What is Gamification
Gamification is the use of elements of gameplay in non-game contexts to stimulate specific behaviours. Loyalty programs are often described as gamification programs where members are motivated to complete specific tasks in non-game contexts. Some examples of game mechanics include:
- Points – members can earn points for both transactional and non-transactional activities
- Tiers – members can increase their engagement to climb tiers and receive better rewards
- Collecting i.e., badges – members can earn/collect titles or badges through their engagement
- Leader boards – the program highlights those that engage the most with the program
- Exchanges – social sharing with other members and non-members
- Customisation – encouraging members to invest in creating their profile
- Feedback – progress tracking how a member is engaging
- Randomness – elements where the member does not know an event will occur
- Spectators and bosses – those who climb to the highest tiers
Does Gamification work?
The term gamification was first coined by games designer Nick Pelling. He launched a company in 2003 which focused on “applying game-like accelerated user interface design to make electronic transactions both enjoyable and fast”. Unfortunately, this vision came about in the wrong decade and the company closed shortly after in 2006. Since then, gamification has blossomed and has been employed by millions of companies worldwide to better improve their CX customer experience.

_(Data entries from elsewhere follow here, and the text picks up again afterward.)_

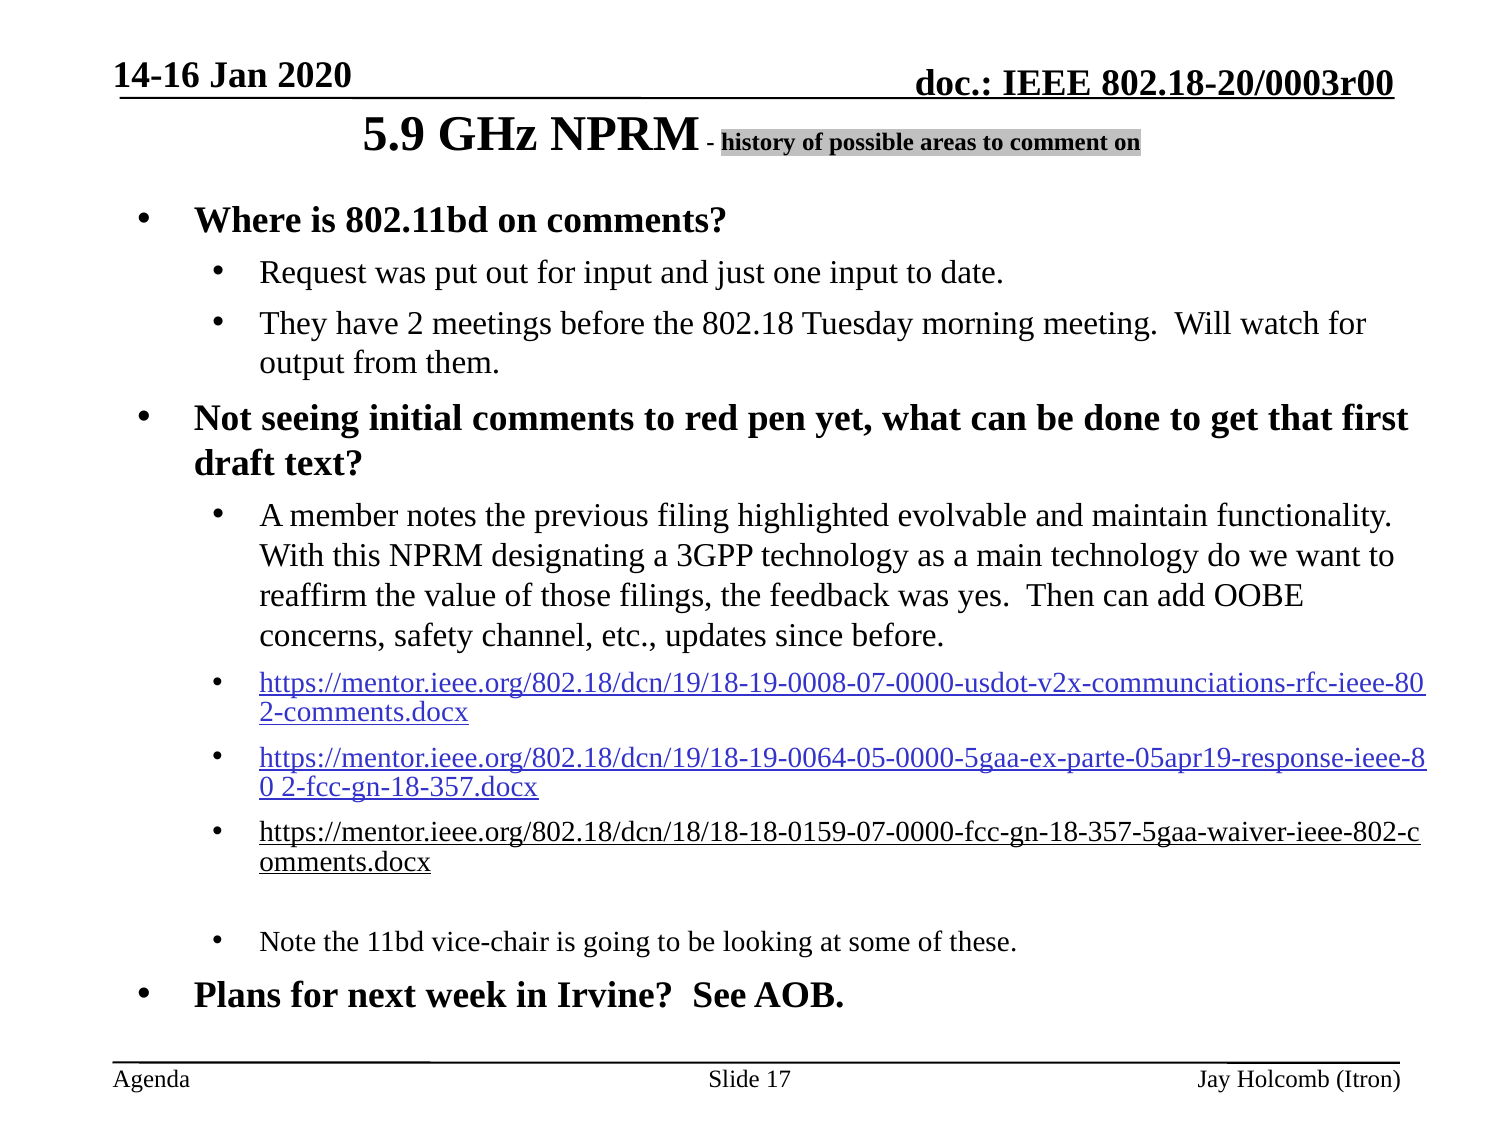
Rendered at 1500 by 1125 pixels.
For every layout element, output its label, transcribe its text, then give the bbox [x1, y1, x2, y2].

slide_number Slide 17 [699, 1061, 800, 1123]
list Where is 802.11bd on comments? Request was put out for input and just one input to date. They have 2 meetings before the 802.18 Tuesday morning meeting. Will watch for output from them. Not seeing initial comments to red pen yet, what can be done to get that first draft text? A member notes the previous filing highlighted evolvable and maintain functionality. With this NPRM designating a 3GPP technology as a main technology do we want to reaffirm the value of those filings, the feedback was yes. Then can add OOBE concerns, safety channel, etc., updates since before. https://mentor.ieee.org/802.18/dcn/19/18-19-0008-07-0000-usdot-v2x-communciations-rfc-ieee-802-comments.docx https://mentor.ieee.org/802.18/dcn/19/18-19-0064-05-0000-5gaa-ex-parte-05apr19-response-ieee-80 2-fcc-gn-18-357.docx https://mentor.ieee.org/802.18/dcn/18/18-18-0159-07-0000-fcc-gn-18-357-5gaa-waiver-ieee-802-comments.docx Note the 11bd vice-chair is going to be looking at some of these. Plans for next week in Irvine? See AOB. [112, 187, 1451, 1063]
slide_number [112, 49, 488, 95]
footer Jay Holcomb (Itron) [878, 1061, 1402, 1093]
title 5.9 GHz NPRM - history of possible areas to comment on [114, 103, 1390, 159]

A literature review of 25 empirical studies by Hamari et al (2014) where the principal research question was ‘Does gamification work?’ found that the majority of the programs produced positive effects and benefits. Although most of the programs studied were for education and learning or for intra-organisational systems, there are still good learnings from this research.
There are many, many other research papers that have studied whether gamification works, and the resounding answer is yes. Everything from the marketing of gamification to the gamification models themselves with badges and leaders encourages engagement from customers with a program.
Many programs use Gamification to increase enjoyment around the mechanics of a loyalty program. If you’re interested in learning more about how gamification can be used in loyalty programs, read some more of our blogs like:
The brands that are best known for the customer experience are those that employ gamification elements. Current research suggests that gamification is an excellent tool that brands can use to better engage their customers. Will gamification continue to expand and be used by companies and loyalty programs alike? This author thinks yes but only time will tell.
Hamari, J. Koivisto, J. & Sarsa, H., 2014, ‘Does Gamification Work? – A Literature Review of Empirical Studies on Gamification’, In proceedings of the 47th Hawaii International Conference on System Sciences, Hawaii, USA, January 6-9, 2014.
Shelper, P 2020, Loyalty Programs: The Complete Guide, Loyalty & Reward Co, Sydney.